Inhibition of VLP infection by UUK virus-specific antibodies. Different amounts (100 and 250 μl) of supernatants with VLPs containing the M-CAT minigenome were incubated with 10 or 20 μl of UUK virus immune sera recognizing G_N/G_C (lanes 5 and 6 and lanes 7 and 8, respectively) or with 20 μl preimmune (pre) serum (lanes 3 and 4) before inoculation onto new cells. The inoculating material was removed 1 h later, and CAT activity was measured 48 h after VLP infection. Untreated supernatants are shown in lanes 1 and 2. The neutralizing effect was seen in three independent experiments.

FIG. 4.

Western blot analysis of UUK virus and UUK VLPs released in the supernatant. Supernatants from UUK virus-infected cells (lane 1) and cells transfected with different combinations of UUK plasmids (lanes 2 to 8) were concentrated and analyzed by Western blotting using antibodies specifically recognizing UUK glycoproteins (G_N/G_C) and nucleoprotein (N).

FIG. 5.

Morphology of the VLPs and UUK virus by transmission electron microscopy.

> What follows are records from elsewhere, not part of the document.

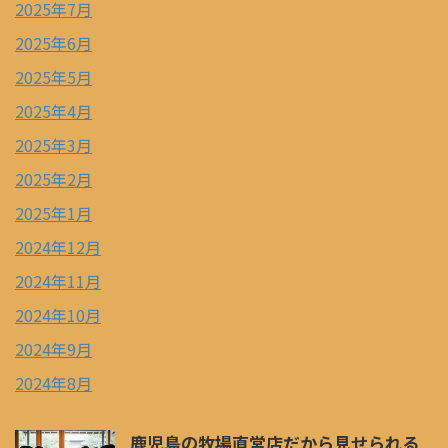
2025年7月
2025年6月
2025年5月
2025年4月
2025年3月
2025年2月
2025年1月
2024年12月
2024年11月
2024年10月
2024年9月
2024年8月
鹿児島の牧場直営店だから見せられる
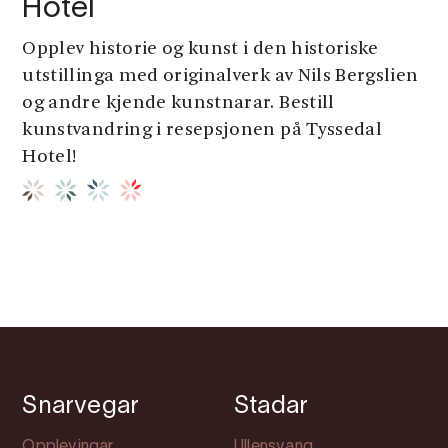
Hotel
Opplev historie og kunst i den historiske
utstillinga med originalverk av Nils Bergslien
og andre kjende kunstnarar. Bestill
kunstvandring i resepsjonen på Tyssedal
Hotel!
Snarvegar
Stadar
Opplevingar
Ullensvang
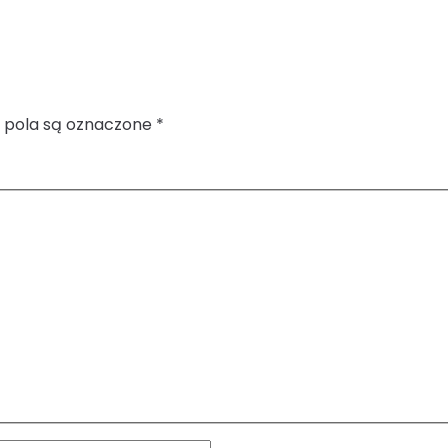
pola są oznaczone
*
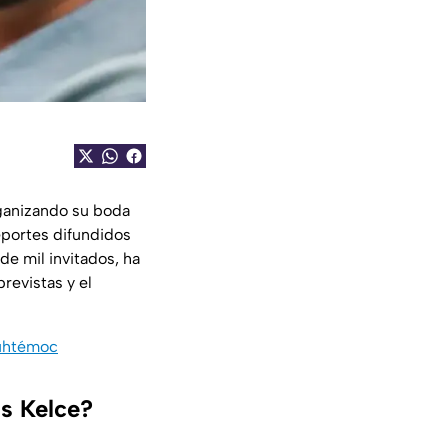
ganizando su boda
eportes difundidos
e mil invitados, ha
revistas y el
auhtémoc
is Kelce?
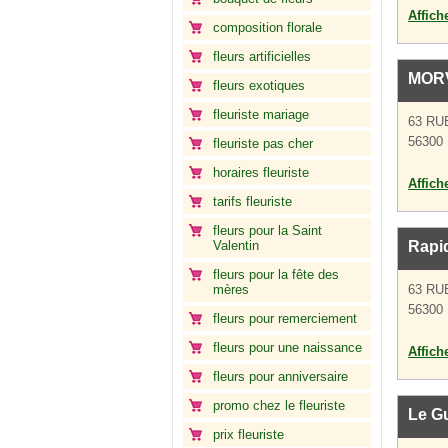
Affich
composition florale
fleurs artificielles
MOR
fleurs exotiques
fleuriste mariage
63 RU
56300 
fleuriste pas cher
horaires fleuriste
Affich
tarifs fleuriste
fleurs pour la Saint
Valentin
Rapid
fleurs pour la fête des
mères
63 RU
56300 
fleurs pour remerciement
fleurs pour une naissance
Affich
fleurs pour anniversaire
promo chez le fleuriste
Le G
prix fleuriste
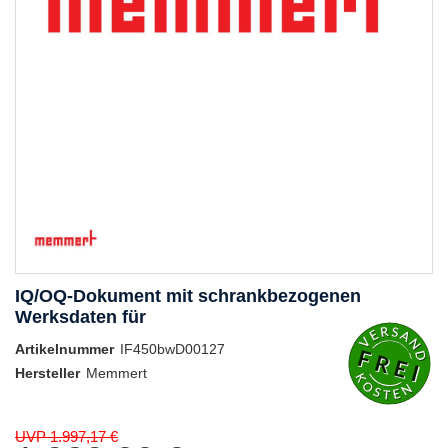
IQ/OQ-Dokument mit schrankbezogenen
Werksdaten für
Artikelnummer
IF450bwD00127
Hersteller
Memmert
UVP 1.997,17 €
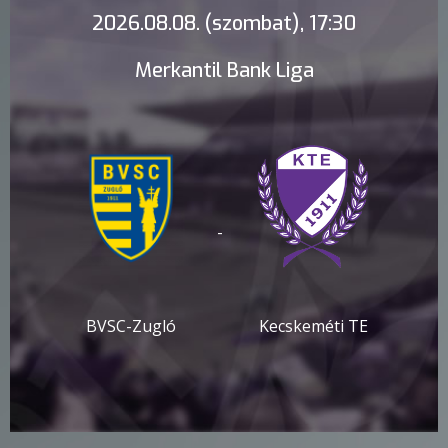
2026.08.08. (szombat), 17:30
Merkantil Bank Liga
-
BVSC-Zugló
Kecskeméti TE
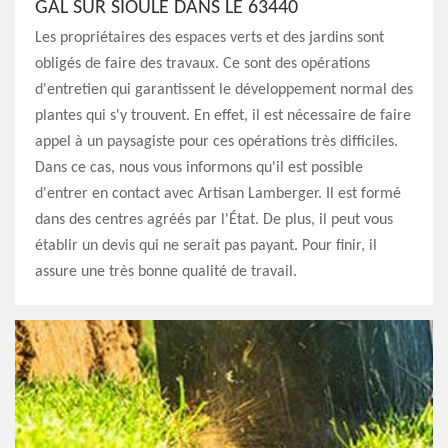
GAL SUR SIOULE DANS LE 63440
Les propriétaires des espaces verts et des jardins sont
obligés de faire des travaux. Ce sont des opérations
d'entretien qui garantissent le développement normal des
plantes qui s'y trouvent. En effet, il est nécessaire de faire
appel à un paysagiste pour ces opérations très difficiles.
Dans ce cas, nous vous informons qu'il est possible
d'entrer en contact avec Artisan Lamberger. Il est formé
dans des centres agréés par l'État. De plus, il peut vous
établir un devis qui ne serait pas payant. Pour finir, il
assure une très bonne qualité de travail.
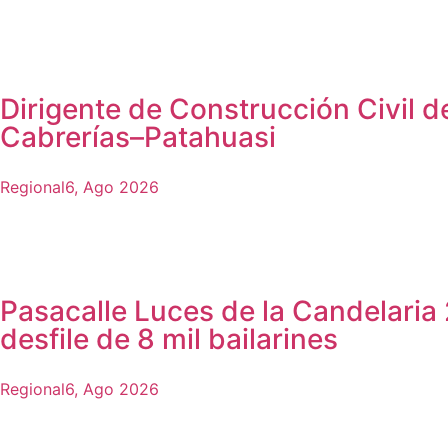
Dirigente de Construcción Civil d
Cabrerías–Patahuasi
Regional
6, Ago 2026
Pasacalle Luces de la Candelaria
desfile de 8 mil bailarines
Regional
6, Ago 2026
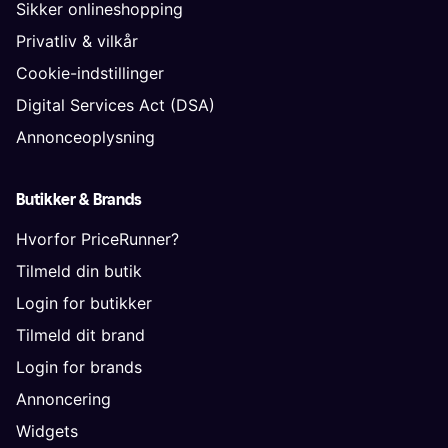
Sikker onlineshopping
Privatliv & vilkår
Cookie-indstillinger
Digital Services Act (DSA)
Annonceoplysning
Butikker & Brands
Hvorfor PriceRunner?
Tilmeld din butik
Login for butikker
Tilmeld dit brand
Login for brands
Annoncering
Widgets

Supernatant from cells transfected with pUUK-G_N/G_C, pUUK-L, pUUK-N, and M-CAT (A and B) or with only pUUK-G_N/G_C (C and D) or infected with UUK virus (E and F) were harvested and concentrated through a sucrose cushion. Particle morphology (A, C, and E) was analyzed by negative staining on glutaraldehyde-fixed particles. UUK glycoproteins were visualized by immunogold staining (B, D, and F) on unfixed particles using polyclonal antibodies recognizing G_N/G_C detected with secondary antibodies coupled to 15-nm gold particles. Bars, 100 nm.

FIG. 6.

Morphology of VLP-producing BHK-21 cells by thin-section transmission electron microscopy. Cells transfected with pUUK-G_N/G_C, pUUK-L, pUUK-N, and M-CAT (A and B) or with only pUUK-G_N/G_C (C and D) or infected with UUK virus (E and F) at 24 h posttransfection or infection were fixed and embedded for TEM. Bars, 100 nm.